If you Google his name and "sentenced" and "six months in jail," you come up with two separate sets of entries.
For the second time in his young life, Winston was sentenced to six months in jail Monday for his role in the November residence hall fight. Winston pleaded guilty last month to two misdemeanors -- conspiracy to commit assault and battery, and assault and battery -- and to violating his parole from a previous assault conviction.
He served four months in jail last summer for his role in an off-campus assault that left Spartans hockey player A.J. Sturges seriously injured. Michigan State reinstated Winston to the team on the same day he was released from jail after serving a reduced sentence.
Eleven current or former Michigan State players have pleaded guilty in the Nov. 22 incident at Rather Hall, which took place following a fraternity (Iota Phi Theta) potluck function. Three players -- Winston, former safety Roderick Jenrette and current wide receiver Fred Smith -- have received jail time and probation. Winston and Jenrette, the two reportedly at the center of the incident, were dismissed from the team Nov. 24. Smith has been indefinitely suspended.

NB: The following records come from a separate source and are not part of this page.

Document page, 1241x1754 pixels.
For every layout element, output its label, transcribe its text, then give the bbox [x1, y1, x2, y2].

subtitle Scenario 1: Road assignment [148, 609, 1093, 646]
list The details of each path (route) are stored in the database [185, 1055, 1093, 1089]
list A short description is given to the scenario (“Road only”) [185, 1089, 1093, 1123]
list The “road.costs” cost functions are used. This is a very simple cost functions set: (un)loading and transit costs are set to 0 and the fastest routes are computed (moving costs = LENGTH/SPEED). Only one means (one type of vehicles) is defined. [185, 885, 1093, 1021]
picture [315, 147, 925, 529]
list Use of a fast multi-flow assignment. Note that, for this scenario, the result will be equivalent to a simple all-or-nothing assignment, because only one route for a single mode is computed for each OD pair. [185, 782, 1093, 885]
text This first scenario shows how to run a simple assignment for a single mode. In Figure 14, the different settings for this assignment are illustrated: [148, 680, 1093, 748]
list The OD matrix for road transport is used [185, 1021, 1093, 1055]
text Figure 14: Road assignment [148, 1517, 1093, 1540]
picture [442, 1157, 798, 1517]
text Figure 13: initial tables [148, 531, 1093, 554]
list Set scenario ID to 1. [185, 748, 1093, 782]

Seven players have received probation and community service, including wide receiver Myles White, who was sentenced Monday. White, by the way, tells The State News that he intends to transfer from Michigan State.
Nose tackle Oren Wilson is the last player waiting for a sentence, which will be handed down March 31. Head coach Mark Dantonio is expected to rule on the players' status after all the legal proceedings have concluded.
I keep thinking back to Dantonio's surprising decision to reinstate Winston in August. I'm not against second chances, and Winston, who comes from a very rough background, absolutely deserved one. But Michigan State took an enormous risk in bringing him back to campus, especially since his actions directly impacted another student-athlete (Sturges). As we now know, the decision totally backfired on Dantonio.
Helping Winston get a fresh start at another school might have been the more prudent choice.
Three days after Winston's reinstatement, Sturges issued a statement to ESPN.com that read in part: "While I hope what happened to me will never happen again, I am afraid the precedent set by this decision will only enable similar incidents in the future. With no formal athletic standards or means to deal with student athletes convicted of a violent crime, this cycle will continue."
Less than four months later, Winston was at the center of a similar incident, another assault involving Michigan State students that left an even larger stain on the football program.
Michigan State has some work to do to remove that stain. Spring practice begins Tuesday.